**Énoncé 1**. Renommez « Cl. 1 in Bb » en « Clar. 1 in Bb » dans les entrées, en commençant au début des entrées et en terminant à la ligne qui contient « fis''8 g''8 | », incluse. Recopiez ces lignes sans aucune autre modification et sans les images.

**Texte source**.

= = = =

• Compétition Flash

CÍRCULOS CRESCENTES

Pedro Geraldo

Sur fond noir, une voix en allemand émerge du silence, elle récite le poème de Rainer Maria Rilke Je vis ma vie en cercles croissants. Les cheminées fument au-dessus des toits enneigés d’une petite ville du Nord de l’Allemagne. Des lumières allumées signalent la vie à l’intérieur des maisons. Une route les sépare d’une forêt d’arbres nus qui entourent un lac gelé. Là, une jeune personne attend. Elle porte une longue doudoune rouge jusqu’aux pieds, et un cache-oreille en poils blancs. Quelques plans détaillent le paysage, et la voilà débarrassée de ses vêtements, en train d’échanger un baiser avec un·e inconnu·e, à côté d’un tronc ployant au-dessus du lac. Pedro Geraldo, découvert.e via le magnifique Sofia foi (FID 2023), qui remontait l’errance pleine de mystère de Sofia avant sa disparition, dresse ici le portrait lacunaire d’un être déraciné, solitaire et isolé. En plans fixes, les grains duveteux de sa caméra DV cherchent autant à fixer des vues d’ensemble que l’expression de ce personnage mutique, dont le regard versatile trahit le désir de rencontre. Son silence tranche avec l’écho de la multitude, des conversations anonymes mêlées aux bruits du dehors. La mélancolie est déposée par touches, et le temps se dilate dans cette peinture dépouillée de tout élément dramatique, qui donne plus à sentir un état qu’elle ne livre une intrigue; une douce âpreté. Par un subtil jeu de faux raccords, Pedro Geraldo brouille la temporalité de son film, traduisant ainsi le sentiment de confusion propre à l’exil. Sentiment familier au poète dont iel s’inspire : « et je tourne depuis des siècles ; et ne le sais toujours pas : suis-je un faucon, une tempête, ou bien un immense chant. »

Louise Martin Papasian

Círculos Crescentes partage de nombreux éléments stylistiques et thématiques avec votre film précédent, Sofia Foi (présenté au FID 2023), pour lequel s’était élaboré un processus créatif impliquant directement la protagoniste Sofia Tomic. Milo Sardinha est l’interprète principal·e de votre nouveau film. Comment s’est mise en place votre collaboration et comment avez-vous construit son personnage ?

= = = =

**Données affichées**.
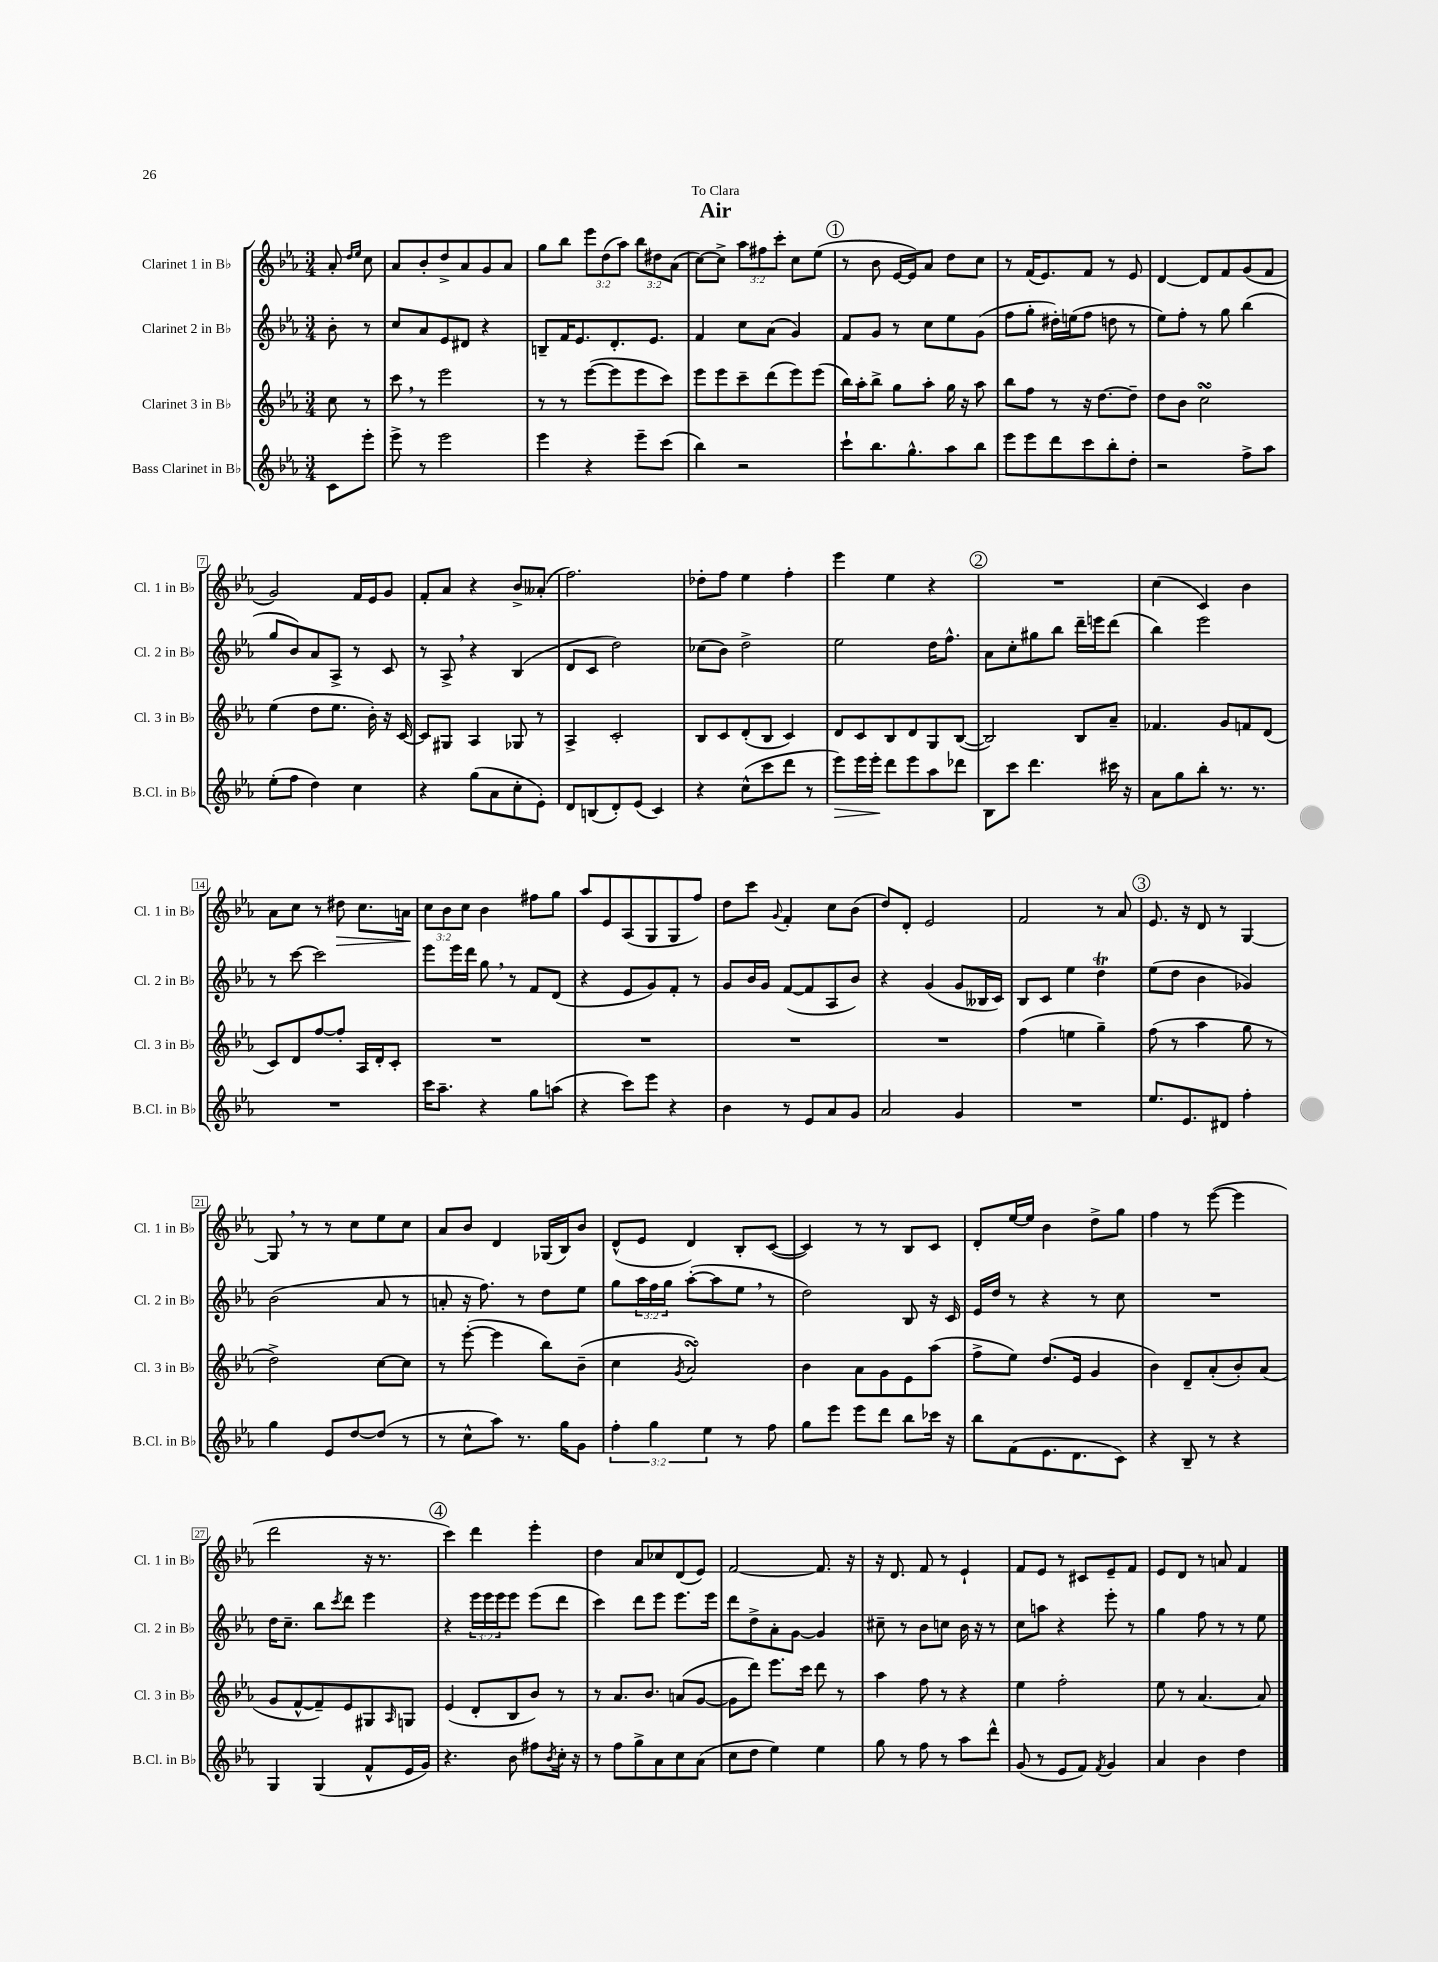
\header { title = "Air" dedication = "To Clara" }
<<
\new StaffGroup <<
\new Staff = "s0" \with { instrumentName = "Clarinet 1 in Bb" shortInstrumentName = "Cl. 1 in Bb" } {
    \clef treble \key ees \major \numericTimeSignature \time 3/4 \override Staff.TupletNumber.text = #tuplet-number::calc-fraction-text \partial 4
    aes'8-. \grace { d''16 ees''16 } c''8 |
    aes'8 bes'8-. d''8-> aes'8 g'8 aes'8 |
    g''8 bes''8 \tuplet 3/2 { ees'''8 d''8( aes''8) } \tuplet 3/2 { bes''8 dis''8 aes'8( } |
    c''8~) c''8-> \tuplet 3/2 { aes''8 fis''8 c'''8-. } c''8 ees''8( |
    \mark \markup { \circle "1" } r8 bes'8 ees'16~ ees'16) aes'8 d''8 c''8 |
    r8 f'16( ees'8.) f'8 r8 ees'8 |
    d'4~ d'8 f'8 g'8( f'8 |
    g'2) f'16 ees'16 g'8 |
    f'8-. aes'8 r4 bes'8-> aeses'8-.( |
    f''2.) |
    des''8-. f''8 ees''4 f''4-. |
    ees'''4 ees''4 r4 |
    \mark \markup { \circle "2" } R2. |
    c''4( c'4) bes'4 |
    aes'8 c''8 r8 dis''8\> c''8. a'16\! |
    \tuplet 3/2 { c''8 bes'8 c''8 } bes'4 fis''8 g''8 |
    aes''8 ees'8 aes8( g8 g8 f''8) |
    d''8 c'''8 \appoggiatura { g'8 } f'4-. c''8 bes'8( |
    d''8) d'8-. ees'2 |
    f'2 r8 aes'8 |
    \mark \markup { \circle "3" } ees'8. r16 d'8 r8 g4~ |
    g8 \breathe r8 r8 c''8 ees''8 c''8 |
    aes'8 bes'8 d'4 ges16( bes16) bes'8 |
    d'8-^( ees'8 d'4) bes8-. c'8~( |
    c'4) r8 r8 bes8 c'8 |
    d'8-. ees''16~ ees''16 bes'4 d''8-> g''8 |
    f''4 r8 ees'''8~( ees'''4 |
    d'''2 r16 r8. |
    \mark \markup { \circle "4" } c'''4) d'''4 ees'''4-. |
    d''4 aes'8 ces''8 d'8( ees'8) |
    f'2~ f'8. r16 |
    r16 d'8. f'8 r8 ees'4-! |
    f'8 ees'8 r8 cis'8 ees'8-- f'8 |
    ees'8 d'8 r8 a'8 f'4 \bar "|." |
}
\new Staff = "s1" \with { instrumentName = "Clarinet 2 in Bb" shortInstrumentName = "Cl. 2 in Bb" } {
    \clef treble \key ees \major \numericTimeSignature \time 3/4 \override Staff.TupletNumber.text = #tuplet-number::calc-fraction-text \partial 4
    bes'8-. r8 |
    c''8 aes'8 ees'8 dis'8 r4 |
    b8-- f'16 ees'8. d'8.-. ees'8. |
    f'4 c''8 aes'8( g'4) |
    \mark \markup { \circle "1" } f'8 g'8 r8 c''8 ees''8 g'8( |
    f''8 g''8-. dis''16-.) e''16( f''8 d''8 r8 |
    ees''8) f''8-. r8 g''8 bes''4( |
    g''8 bes'8) aes'8 aes8-> r8 c'8 |
    r8 aes8-> \breathe r4 bes4( |
    d'8 c'8 d''2) |
    ces''8( bes'8) d''2-> |
    ees''2 d''16 f''8.-^ |
    \mark \markup { \circle "2" } aes'8 c''8-. gis''8 bes''8 d'''16-- e'''16 d'''8( |
    bes''4) ees'''2 |
    r8 c'''8~ c'''2 |
    ees'''8 ees'''16 d'''16 g''8 \breathe r8 f'8 d'8( |
    r4 ees'8 g'8) f'8-. r8 |
    g'8 bes'16 g'16 f'8~( f'8 aes8 bes'8) |
    r4 g'4( g'8 beses16 c'16) |
    bes8 c'8 ees''4 d''4\trill |
    \mark \markup { \circle "3" } ees''8( d''8 bes'4 ges'4) |
    bes'2( aes'8 r8 |
    a'8-. r16 f''8.) r8 d''8 ees''8 |
    g''8 \tuplet 3/2 { aes''16 f''16 g''16 } aes''8~-.( aes''8 ees''8 \breathe r8 |
    d''2) bes8 r16 c'16 |
    ees'16 d''16 r8 r4 r8 c''8 |
    R2. |
    d''16 c''8.-- bes''8 \acciaccatura { c'''8 } d'''8 ees'''4 |
    \mark \markup { \circle "4" } r4 \tuplet 3/2 { ees'''16 ees'''16 ees'''16 } ees'''8 ees'''8( d'''8 |
    c'''4) d'''8 ees'''8 ees'''8. ees'''16 |
    d'''8 d''8-> aes'8-. g'8~ g'4 |
    cis''8-- r8 bes'8 c''8 bes'16 r16 r8 |
    c''8 a''8 r4 ees'''8-. r8 |
    g''4 f''8 r8 r8 ees''8 \bar "|." |
}
\new Staff = "s2" \with { instrumentName = "Clarinet 3 in Bb" shortInstrumentName = "Cl. 3 in Bb" } {
    \clef treble \key ees \major \numericTimeSignature \time 3/4 \partial 4
    c''8 r8 |
    c'''8 \breathe r8 ees'''2 |
    r8 r8 ees'''8~( ees'''8 ees'''8 c'''8) |
    ees'''8 ees'''8 c'''8-- d'''8( ees'''8) ees'''8( |
    \mark \markup { \circle "1" } bes''16) aes''16-. bes''8-> g''8 aes''8-. g''16 r16 aes''8 |
    bes''8 f''8 r8 r16 d''8.~ d''8-- |
    d''8 bes'8 c''2\turn |
    ees''4( d''8 ees''8. bes'16-.) r16 c'16~ |
    c'8 gis8 aes4 ges8 r8 |
    aes4-> c'2-. |
    bes8 c'8 d'8-.( bes8 c'4) |
    d'8 c'8 bes8 d'8 g8 bes8~( |
    \mark \markup { \circle "2" } bes2) bes8 aes'8-- |
    fes'4. g'8 f'8 d'8( |
    c'8) d'8 f''8~ f''8-. aes16 d'16-. c'8-. |
    R2. |
    R2. |
    R2. |
    R2. |
    f''4( e''4 g''4--) |
    \mark \markup { \circle "3" } f''8( r8 aes''4 g''8 r8 |
    d''2->) c''8~ c''8 |
    r8 ees'''8~-.( ees'''4 bes''8) bes'8--( |
    c''4 \acciaccatura { g'8 } aes'2\turn) |
    bes'4 aes'8 g'8 ees'8 aes''8( |
    f''8-> ees''8) d''8.( ees'16 g'4 |
    bes'4) d'8-- aes'8-.( bes'8-.) aes'8( |
    g'8 f'8~-^ f'8--) ees'8 gis8 \grace { aes16 } g8 |
    \mark \markup { \circle "4" } ees'4( d'8-. bes8 bes'8) r8 |
    r8 aes'8. bes'8. a'8( g'8~ |
    g'8 d'''8) ees'''8. c'''16 d'''8 r8 |
    aes''4 f''8 r8 r4 |
    ees''4 f''2-. |
    ees''8 r8 aes'4.~ aes'8 \bar "|." |
}
\new Staff = "s3" \with { instrumentName = "Bass Clarinet in Bb" shortInstrumentName = "B.Cl. in Bb" } {
    \clef treble \key ees \major \numericTimeSignature \time 3/4 \override Staff.TupletNumber.text = #tuplet-number::calc-fraction-text \partial 4
    c'8 ees'''8-. |
    ees'''8-> r8 ees'''2 |
    ees'''4 r4 ees'''8-- c'''8( |
    bes''4) r2 |
    \mark \markup { \circle "1" } c'''8-! bes''8. g''8.-^ aes''8 bes''8 |
    ees'''8 ees'''8 d'''8 c'''8 bes''8-. d''8-. |
    r2 f''8-> aes''8 |
    ees''8-.( f''8 d''4) c''4 |
    r4 g''8( aes'8 c''8-. ees'8-.) |
    d'8 b8( d'8-.) ees'8( c'4) |
    r4 c''8-^( c'''8 d'''8 r8 |
    ees'''8\>) ees'''16 ees'''16-.\! d'''8 ees'''8 aes''8 des'''8 |
    \mark \markup { \circle "2" } bes8 c'''8 d'''4. cis'''16 r16 |
    aes'8 g''8 bes''8-. r8. r8. |
    R2. |
    c'''16 aes''8.-- r4 g''8 a''8( |
    r4 c'''8) ees'''8 r4 |
    bes'4 r8 ees'8 aes'8 g'8 |
    aes'2 g'4 |
    R2. |
    \mark \markup { \circle "3" } ees''8. ees'8. dis'8 f''4-. |
    g''4 ees'8 d''8~ d''8( r8 |
    r8 c''8-^ aes''8) r8. g''16 g'8 |
    \tuplet 3/2 { f''4-. g''4 ees''4 } r8 f''8 |
    g''8 ees'''8 ees'''8 d'''8 bes''8 ces'''16 r16 |
    bes''8 f'8( ees'8. d'8. c'8) |
    r4 bes8-- r8 r4 |
    g4 g4( f'8-^ ees'16 g'16) |
    \mark \markup { \circle "4" } r4. bes'8 fis''8 \acciaccatura { bes'8 } c''16-. r16 |
    r8 f''8 g''8-> aes'8 c''8 aes'8( |
    c''8 d''8 ees''4) ees''4 |
    g''8 r8 f''8 r8 aes''8 d'''8-^ |
    g'8( r8 ees'8 f'8) \acciaccatura { f'8 } g'4 |
    aes'4 bes'4 d''4 \bar "|." |
}
>>
>>
\layout { \context { \Score \override BarNumber.stencil = #(make-stencil-boxer 0.1 0.3 ly:text-interface::print) } }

= = = =

**Énoncé 2**. Imprimez tel quel le passage du texte source commençant par « Louise Martin Papasian » et se terminant par « son personnage ? ».

**Résultat attendu 1**.
\header { title = "Air" dedication = "To Clara" }
<<
\new StaffGroup <<
\new Staff = "s0" \with { instrumentName = "Clarinet 1 in Bb" shortInstrumentName = "Clar. 1 in Bb" } {
    \clef treble \key ees \major \numericTimeSignature \time 3/4 \override Staff.TupletNumber.text = #tuplet-number::calc-fraction-text \partial 4
    aes'8-. \grace { d''16 ees''16 } c''8 |
    aes'8 bes'8-. d''8-> aes'8 g'8 aes'8 |
    g''8 bes''8 \tuplet 3/2 { ees'''8 d''8( aes''8) } \tuplet 3/2 { bes''8 dis''8 aes'8( } |
    c''8~) c''8-> \tuplet 3/2 { aes''8 fis''8 c'''8-. } c''8 ees''8( |
    \mark \markup { \circle "1" } r8 bes'8 ees'16~ ees'16) aes'8 d''8 c''8 |
    r8 f'16( ees'8.) f'8 r8 ees'8 |
    d'4~ d'8 f'8 g'8( f'8 |
    g'2) f'16 ees'16 g'8 |
    f'8-. aes'8 r4 bes'8-> aeses'8-.( |
    f''2.) |
    des''8-. f''8 ees''4 f''4-. |
    ees'''4 ees''4 r4 |
    \mark \markup { \circle "2" } R2. |
    c''4( c'4) bes'4 |
    aes'8 c''8 r8 dis''8\> c''8. a'16\! |
    \tuplet 3/2 { c''8 bes'8 c''8 } bes'4 fis''8 g''8 |

**Résultat attendu 2**.
Louise Martin Papasian

Círculos Crescentes partage de nombreux éléments stylistiques et thématiques avec votre film précédent, Sofia Foi (présenté au FID 2023), pour lequel s’était élaboré un processus créatif impliquant directement la protagoniste Sofia Tomic. Milo Sardinha est l’interprète principal·e de votre nouveau film. Comment s’est mise en place votre collaboration et comment avez-vous construit son personnage ?